To grow your business, you need to attract new customers. And since most potential customers will search for your products or services on Google, you need to distinguish yourself by ranking higher than your competitors in Search Results. That said, it’s important to understand any obstacles that may be working against you. For example… – 75% of Google users won’t look past Page One of Search Results. This means you’re fighting over a finite number of chances to grab the attention of potential customers. – How ‘finite’? There are only 10 spots available in the organic listings (of Page One) plus 3 additional spots in the ‘Map Pack’. If you fail to grab one of those 13 spots, you’ll be bumped down to Page Two of Search Results (or worse).
And who’s competing with you for those coveted ‘Page One’ spots?
Direct competitors, of course. Local businesses within your geography who offer similar products / services to you.
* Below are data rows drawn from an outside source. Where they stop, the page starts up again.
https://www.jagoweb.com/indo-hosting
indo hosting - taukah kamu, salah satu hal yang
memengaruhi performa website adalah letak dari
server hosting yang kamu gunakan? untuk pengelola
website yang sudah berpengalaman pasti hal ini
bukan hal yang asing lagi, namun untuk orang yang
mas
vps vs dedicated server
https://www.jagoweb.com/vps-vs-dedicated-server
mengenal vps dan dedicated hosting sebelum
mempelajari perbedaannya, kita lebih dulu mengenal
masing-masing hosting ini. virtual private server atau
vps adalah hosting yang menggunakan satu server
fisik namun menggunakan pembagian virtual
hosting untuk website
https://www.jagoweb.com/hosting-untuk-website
But that’s not all… – Depending on your geography and the nature of your business, you may also be competing against larger entities. For example, local garages might also be competing with national Quick-Lube locations. Local burger spots might be competing against McDonalds, or other larger fast-food entities. Local plumbers might be competing against the likes of Roto-Rooter. In other words, well-established national chains and franchises may snag one or more of those top spots, and… – Your chance of grabbing one of the remaining spots may be lessened by the presence of third party aggregators. These are non-affiliated sites that compile existing content, serve it up to users, and generate leads and/or traffic for other businesses. Expedia (or any number of similar travel sites) are perfect examples since they generate business for airlines, hotels and car rental businesses. This highlights the importance of a comprehensive organic and Local SEO strategy. Local SEO optimizes your search signals to ensure that you rank higher in Local Search results and earns your place in the Map Pack. Without it, you may as well be handing business over to your competitors. And it’s important to understand who those competitors are. Perform Google searches for the various products / services you offer, and see how you measure up against them. Even if you don’t modify the search by specifying your geographic area (or by using phrases like “near me”) you can get a better understanding of how you’re viewed by Google, while gaining valuable insights as to what is being done differently (and better) by those who outrank you.